Until being asked to review this Musical, the name of Carole King was practically unknown to me - being just that little bit before my time, and not being a part of my musical grounding at school age. I therefore did what any sensible person should do in this case, and search the Web to find out. One of the great things about my job is not simply that I can indulge in my passion of theatre going and enjoying the spectacles before me, but I also learn a lot too.


Before attending this evening's show I watched some 30 Youtube videos of Carole King performing and read her biography on several different sites, and I was quite astounded by her musical output, astonished by the number of songs that I actually already knew, and therefore thoroughly ashamed that I didn't know the name of the person responsible for those seemingly timeless classic creations.


The musical Beautiful is a biographical account of King's life and career from 16 year old schoolgirl in New Jersey in 1958, to her solo Carnegie Hall concert in 1971 after releasing her album 'Tapestry' through producer Lou Adler. It's not a ground-breaking Musical, in fact, it is extremely formulaic and conventional in its approach, as the multi-purpose flats and backcloths are used throughout with smaller items of set brought in and out on dollies for each scene; the dialogue minimal, capitalising on and heightening the more dramatic moments of King's life whilst of course the amount of music is at the max, since that is what we have come along to see and hear.

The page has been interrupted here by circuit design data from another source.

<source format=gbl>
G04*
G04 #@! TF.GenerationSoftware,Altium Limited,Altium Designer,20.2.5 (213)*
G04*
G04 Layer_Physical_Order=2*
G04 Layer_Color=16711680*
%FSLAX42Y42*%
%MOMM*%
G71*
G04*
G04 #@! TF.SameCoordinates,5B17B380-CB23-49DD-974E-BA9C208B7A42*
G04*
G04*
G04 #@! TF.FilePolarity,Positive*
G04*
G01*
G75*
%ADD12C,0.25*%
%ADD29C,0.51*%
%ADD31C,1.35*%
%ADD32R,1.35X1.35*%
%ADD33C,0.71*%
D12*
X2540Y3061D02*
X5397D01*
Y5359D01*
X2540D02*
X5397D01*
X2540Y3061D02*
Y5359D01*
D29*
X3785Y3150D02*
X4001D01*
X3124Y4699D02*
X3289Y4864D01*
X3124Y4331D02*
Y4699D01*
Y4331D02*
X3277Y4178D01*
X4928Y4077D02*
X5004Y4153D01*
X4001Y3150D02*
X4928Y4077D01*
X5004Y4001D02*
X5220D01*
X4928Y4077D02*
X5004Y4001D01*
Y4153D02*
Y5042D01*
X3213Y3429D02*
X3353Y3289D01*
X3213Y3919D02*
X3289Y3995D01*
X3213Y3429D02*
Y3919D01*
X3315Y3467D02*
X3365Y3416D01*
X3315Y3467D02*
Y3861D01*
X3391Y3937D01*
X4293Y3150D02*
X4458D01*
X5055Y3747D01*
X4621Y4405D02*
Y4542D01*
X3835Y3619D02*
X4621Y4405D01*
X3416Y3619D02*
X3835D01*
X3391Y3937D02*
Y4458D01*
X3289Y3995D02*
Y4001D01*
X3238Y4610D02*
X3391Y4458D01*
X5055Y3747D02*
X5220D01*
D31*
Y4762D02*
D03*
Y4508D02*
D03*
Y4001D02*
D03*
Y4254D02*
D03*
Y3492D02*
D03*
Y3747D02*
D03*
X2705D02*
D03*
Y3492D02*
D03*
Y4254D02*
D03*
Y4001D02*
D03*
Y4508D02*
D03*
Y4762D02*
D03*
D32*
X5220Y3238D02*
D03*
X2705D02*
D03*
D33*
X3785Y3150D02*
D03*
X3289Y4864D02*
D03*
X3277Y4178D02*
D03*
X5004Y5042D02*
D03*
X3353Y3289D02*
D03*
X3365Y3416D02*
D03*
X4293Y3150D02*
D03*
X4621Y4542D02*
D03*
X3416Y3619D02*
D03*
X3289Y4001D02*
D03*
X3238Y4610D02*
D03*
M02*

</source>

Directed by Marc Bruni, this Musical does have a couple of big bonuses on its side however, which other shows of this ilk have not. First, the script is not only very human and easy to follow, it is also extremely funny too, from some very typical Jewish humorous quips to caustic sarcasm. Second, the performers who should play instruments, do, and so many of the cast are multi-talented playing piano or other instruments as the script calls for them to do so. It is slick and seamless, and works extremely well.


As we follow King's life from her first big break to her first marriage to lyricist Gerry Goffin, and their turbulent and unhappy times together, to her deciding to go it alone and move to California, we are swept up in cameo performances. 'Neil Sedaka', 'The Shirelles', 'The Righteous Brothers', 'The Drifters' and more, not just of King / Goffin tracks but also from a second song-writing pair who worked alongside King at the record company, Barry Mann and Cynthia Weil.

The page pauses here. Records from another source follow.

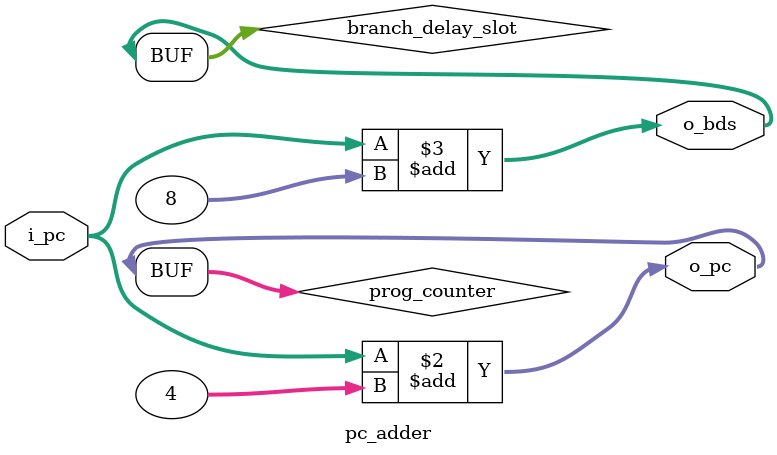
<source format=v>
/**

**/

module pc_adder
    #(
        // Parameters
        parameter   PC_SZ   =   32,     // Number of bits
    )
    (
        // Inputs
        input wire [PC_SZ-1 : 0]        i_pc,                       // Input PC
        // Outputs
        output wire [PC_SZ-1 : 0]       o_pc,                       // Output PC
        output wire [PC_SZ-1 : 0]       o_bds                       // Branch Delay Slot
    );

    //! Signal Declaration
    reg [PC_SZ-1 : 0]               prog_counter;
    reg [PC_SZ-1 : 0]               branch_delay_slot;

    // Body
    always @(*) 
    begin
        prog_counter = i_pc + 4;
        branch_delay_slot = i_pc + 8;
    end

    //! Assignments
    assign o_pc = prog_counter;
    assign o_bds = branch_delay_slot;

endmodule
</source>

Playing the role of young Jewish girl made good was Bronté Barbé giving a truly outstanding performance. Not only did she look and sound like King, but her subtle transformation from young naive schoolgirl to mature solo artist was actually excellently measured. Playing opposite her as the womanising heel of a husband and writing partner Gerry Goffin was Kane Oliver Parry, whilst their writing rivals turned best friends Barry Mann and Cynthia Weil were played with passion and gusto by the very likeable Matthew Gonsalves and Amy Ellen Richardson.


A multi-talented array of cameo roles and ensemble singing took place throughout this show, and much credit must go to these performers too, for bringing to life the recording artists and producers who sang her songs and believed in her.


This Musical then is about celebrating, celebrating the life and career of Carole King, whose name ought to have been known by me, and so all hail to this feel-good family-friendly Musical which, by way of playing these songs and telling her story, has educated me and hopefully will do the same to many others too.